Structure Change via Partial Se/Te Substitution: Crystal Structure and Physical Properties of the Telluride Ba2Cu4−xTe5 in Contrast to the Selenide-Telluride Ba2Cu4−xSeyTe5−y

Abstract

The chalcogenides Ba(2)Cu(4-x)Se(y)Te(5-y) were synthesized from the elements in stoichiometric ratios at 700 degrees C, followed by annealing at 600 degrees C. The ternary telluride Ba(2)Cu(4-x)Te(5) crystallizes in a new structure type, space group C2/c, with lattice dimensions of a = 9.4428(6) A, b = 9.3289(6) A, c = 13.3028(8) A, beta = 101.635(1) degrees , V = 1147.8(1) A(3), for x = 0.75(1) (Z = 4). The corresponding selenide-telluride adopts another new, but strongly related, structure type, space group P4(1)2(1)2, with a = 6.5418(3) A, c = 25.782(2) A, V = 1103.3(1) A(3), for Ba(2)Cu(3.26(2))Se(0.729(8))Te(4.271) (Z = 4). Between 0.13 and 1.0 Te per formula unit can be replaced with Se, while the Cu content appears to vary only within 0.67 <or= x <or= 0.81 for Ba(2)Cu(4-x)Se(y)Te(5-y).

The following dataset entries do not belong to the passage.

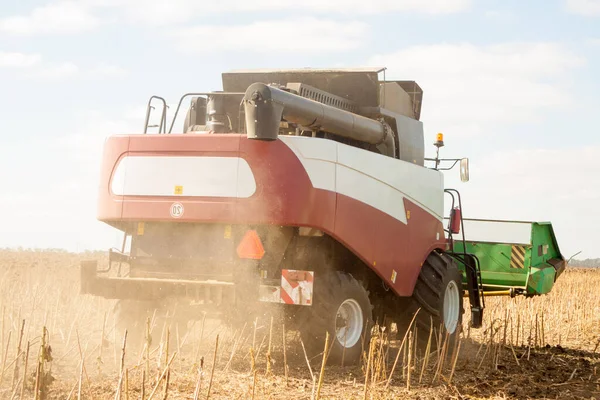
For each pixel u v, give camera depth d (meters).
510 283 17.25
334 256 11.59
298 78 13.00
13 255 41.00
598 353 13.69
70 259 37.53
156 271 10.81
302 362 10.84
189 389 8.44
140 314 11.36
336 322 10.80
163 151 10.62
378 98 12.73
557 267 18.38
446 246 13.85
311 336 10.56
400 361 11.71
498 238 17.34
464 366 11.24
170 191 10.53
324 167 10.62
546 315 17.97
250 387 8.55
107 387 8.37
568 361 12.35
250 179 10.25
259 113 9.97
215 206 10.33
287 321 10.77
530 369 11.50
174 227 10.83
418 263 12.70
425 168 13.17
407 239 12.41
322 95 12.02
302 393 8.74
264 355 10.94
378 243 11.64
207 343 11.74
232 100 12.54
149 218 10.59
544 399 9.44
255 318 10.78
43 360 6.97
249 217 10.21
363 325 11.12
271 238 10.60
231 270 10.49
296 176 10.27
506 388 9.82
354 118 11.71
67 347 10.87
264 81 13.12
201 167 10.44
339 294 10.67
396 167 12.24
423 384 9.81
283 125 11.39
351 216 11.09
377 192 11.70
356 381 9.69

Despite crystallizing in different crystal systems, the telluride and the selenide-telluride exhibit topologically equivalent structure motifs, namely, chains of Cu(Se,Te)(4) tetrahedra with a Cu atom cis/trans chain as well as an almost linear Te atom chain. All these chalcogenides, as far as measured, are p-doped semiconductors, as determined by Seebeck coefficient and electrical conductivity measurements.